WCBI NEWS,Miss. (WCBI)- Front line workers continue the fight against COVID-19.

Doctors, nurses, and travel nurses are working long shifts to care for patients with the virus and symptoms.

Many medical workers begin their morning clocking into a full COVID-19 units.

With a recent surge in positive cases, several wards are full to capacity on a local and national scale.

“COVID-19 is tricky and it changes minute by minute. A patient can be in satisfactory condition doing pretty well. An hour later they can go downhill very quickly,” said Respiratory Therapist Paige Jorgensen.

Jorgenson is working at DCH Regional Medical Center in Tuscaloosa. It’s considered a hot spot for coronavirus.

“I’ve seen many patients from 20 to 40 with no serious health conditions pass away from this disease. It may not affect everyone drastically but the chance is still there,” said Jorgenson.

One of the biggest misconceptions, Jorgenson says, is just how serious it can be.

“The situation is quite grim when you see it from the inside. We’re doing the best we can every day with what we have. We’re trying new things and trying things that have shown improvements for others,” said Jorgensen.

“We try to keep the doors closed at all times. We limit our contact and we don’t try to be in the room anymore than we have to. We do basically bundle our care, get in, and try to let the patient rest,” said Jasmine Thomas.

Thomas is a graduate of the Mississippi University for Women School of Nursing. She has worked in three different COVID-19 units since the pandemic began.

She’s traveled from New Jersey, New York, and is now stationed at Main Methodist Hospital in San Antonio, Texas.

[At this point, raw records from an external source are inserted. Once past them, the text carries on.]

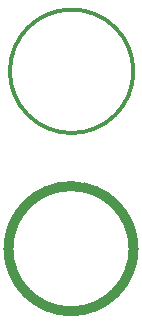
<source format=gbr>
G04 #@! TF.GenerationSoftware,KiCad,Pcbnew,(5.1.4)-1*
G04 #@! TF.CreationDate,2020-08-13T23:55:07-07:00*
G04 #@! TF.ProjectId,Kicad_LFOV_RigidFlex_Assembly,4b696361-645f-44c4-964f-565f52696769,rev?*
G04 #@! TF.SameCoordinates,Original*
G04 #@! TF.FileFunction,Other,ECO2*
%FSLAX46Y46*%
G04 Gerber Fmt 4.6, Leading zero omitted, Abs format (unit mm)*
G04 Created by KiCad (PCBNEW (5.1.4)-1) date 2020-08-13 23:55:07*
%MOMM*%
%LPD*%
G04 APERTURE LIST*
%ADD10C,0.300000*%
%ADD11C,0.850000*%
G04 APERTURE END LIST*
D10*
X132639461Y-110996420D02*
G75*
G03X132639461Y-110996420I-5229861J0D01*
G01*
D11*
X132658025Y-126015440D02*
G75*
G03X132658025Y-126015440I-5300000J0D01*
G01*
M02*

</source>
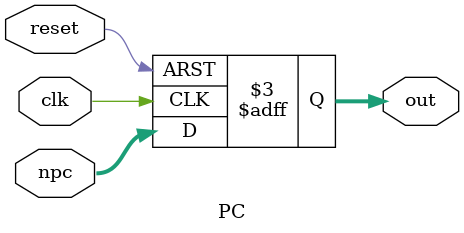
<source format=v>
`timescale 1ns / 1ps
module PC(
    input [31:0] npc,
    input clk,
	 input reset,
    output reg [31:0] out
    );
	always @(posedge clk or negedge reset) begin
		if(reset == 0)
			out = 32'h00000000;
		else
			out = npc;
	end
	
endmodule

</source>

“We report numbers daily. I can recall there were 301 news cases reported. In the county, we have over 69,000 cases since this pandemic has started,” said Thomas.

Hospitals are even switching up the way patients receive their treatment.

“The IV pumps,how the RN controls the medicine. All that’s outside the room now. So we try to provide them with patient care as much as possible just without a lot of contact,” said Thomas.

“You have to gown up and put all your PPE on.You take it off, leave the room, and do it all over again ,so it can be very time consuming, ” said Jorgensen.

While the future of the Coronavirus is unknown, following guidelines is the best way to tackle it.

“It’s just a little nerve-wracking to know where is the end to of this,” said Jorgensen.

At this time, most traveling nurses are choosing to stay at their assigned hospital longer to lower the risk of transmission of the virus.